▶ _Records to process_
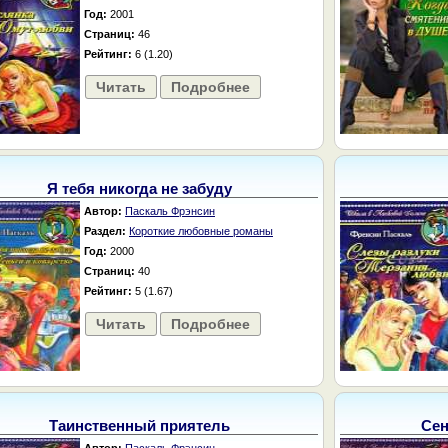
Год:
2001
Страниц:
46
Рейтинг:
6 (1.20)
Читать
Подробнее
Я тебя никогда не забуду
Автор:
Паскаль Фрэнсин
Раздел:
Короткие любовные романы
Год:
2000
Страниц:
40
Рейтинг:
5 (1.67)
Читать
Подробнее
Таинственный приятель
Сен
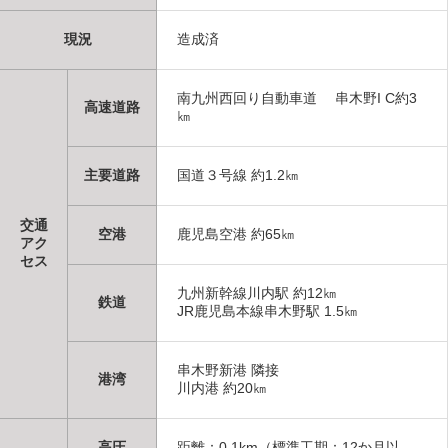
現況
造成済
南九州西回り自動車道 串木野I C約3
高速道路
㎞
主要道路
国道３号線 約1.2㎞
交通
空港
鹿児島空港 約65㎞
アク
セス
九州新幹線川内駅 約12㎞
鉄道
JR鹿児島本線串木野駅 1.5㎞
串木野新港 隣接
港湾
川内港 約20㎞
高圧
距離：0.1km（標準工期：12か月以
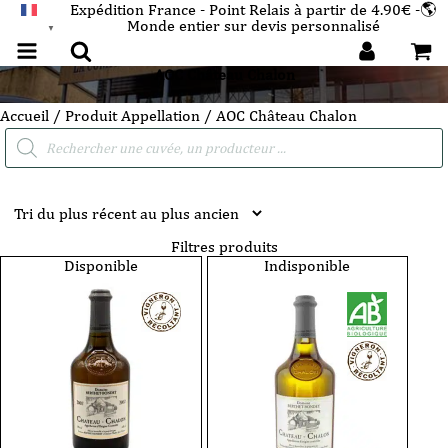
Expédition France - Point Relais à partir de 4.90€ -🌎
Monde entier sur devis personnalisé
FRANÇAIS
▼
AOC Château Chalon
Accueil
/ Produit Appellation / AOC Château Chalon
Recherche
de
produits
Filtres produits
Disponible
Indisponible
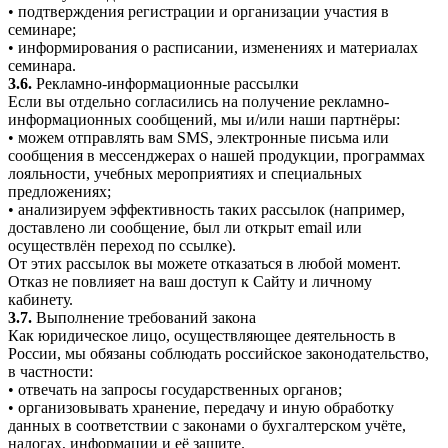
• подтверждения регистрации и организации участия в
семинаре;
• информирования о расписании, изменениях и материалах
семинара.
3.6.
Рекламно-информационные рассылки
Если вы отдельно согласились на получение рекламно-
информационных сообщений, мы и/или наши партнёры:
• можем отправлять вам SMS, электронные письма или
сообщения в мессенджерах о нашей продукции, программах
лояльности, учебных мероприятиях и специальных
предложениях;
• анализируем эффективность таких рассылок (например,
доставлено ли сообщение, был ли открыт email или
осуществлён переход по ссылке).
От этих рассылок вы можете отказаться в любой момент.
Отказ не повлияет на ваш доступ к Сайту и личному
кабинету.
3.7.
Выполнение требований закона
Как юридическое лицо, осуществляющее деятельность в
России, мы обязаны соблюдать российское законодательство,
в частности:
• отвечать на запросы государственных органов;
• организовывать хранение, передачу и иную обработку
данных в соответствии с законами о бухгалтерском учёте,
налогах, информации и её защите.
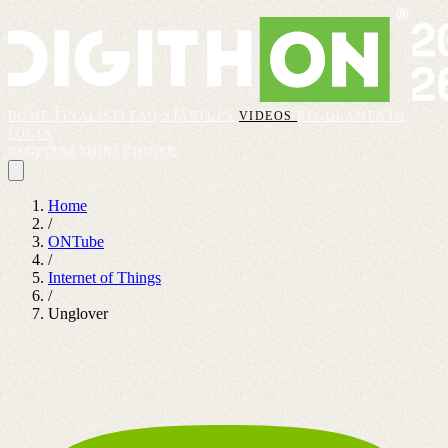
HOME
FINALISTI
FAQ
STARTUPS
VIDEOS
REGOLAMENTO
LOGIN
REGISTRAZIONI CHIUSE
Home
/
ONTube
/
Internet of Things
/
Unglover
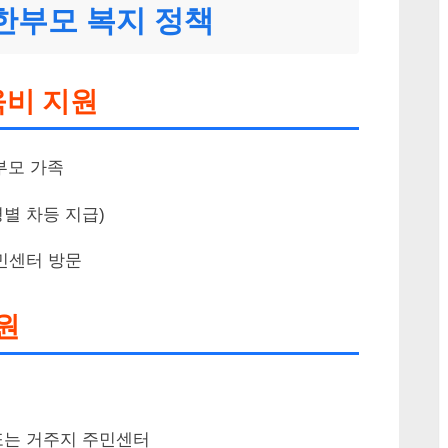
한부모 복지 정책
육비 지원
부모 가족
별 차등 지급)
민센터 방문
원
는 거주지 주민센터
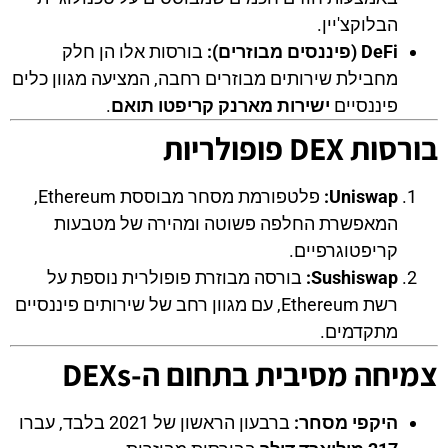
הבלוקצ'יין.
DeFi (פיננסים מבוזרים):
בורסות אלו הן חלק
מחבילת שירותים מבוזרים רחבה, המציעה מגוון כלים
פיננסיים
ישירות מארנק קריפטו תואם
.
בורסות DEX פופולריות
Uniswap:
פלטפורמת מסחר מבוססת Ethereum,
המאפשרת החלפה פשוטה ומהירה של מטבעות
קריפטוגרפיים.
Sushiswap:
בורסה מבוזרת פופולרית נוספת על
רשת Ethereum, עם מגוון רחב של שירותים פיננסיים
מתקדמים.
צמיחה מסיבית בתחום ה-DEXs
היקפי מסחר:
ברבעון הראשון של 2021 בלבד, עברו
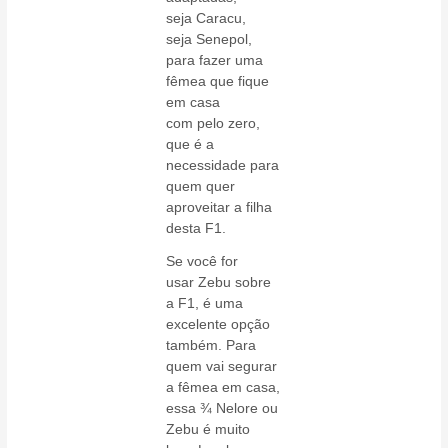
seja Caracu,
seja Senepol,
para fazer uma
fêmea que fique
em casa
com pelo zero,
que é a
necessidade para
quem quer
aproveitar a filha
desta F1.
Se você for
usar Zebu sobre
a F1, é uma
excelente opção
também. Para
quem vai segurar
a fêmea em casa,
essa ¾ Nelore ou
Zebu é muito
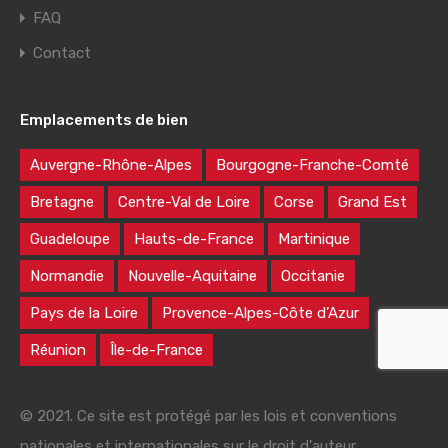
FAQ
Contact
Emplacements de bien
Auvergne-Rhône-Alpes
Bourgogne-Franche-Comté
Bretagne
Centre-Val de Loire
Corse
Grand Est
Guadeloupe
Hauts-de-France
Martinique
Normandie
Nouvelle-Aquitaine
Occitanie
Pays de la Loire
Provence-Alpes-Côte d’Azur
Réunion
Île-de-France
© 2021. Ce site est protégé par les lois et conventions
nationales et internationales sur le droit d'auteur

▶ _Exercise details_
Copy out each line of the entries that holds "Alpes".

▶ _Answer section_
Auvergne-Rhône-Alpes
Provence-Alpes-Côte d’Azur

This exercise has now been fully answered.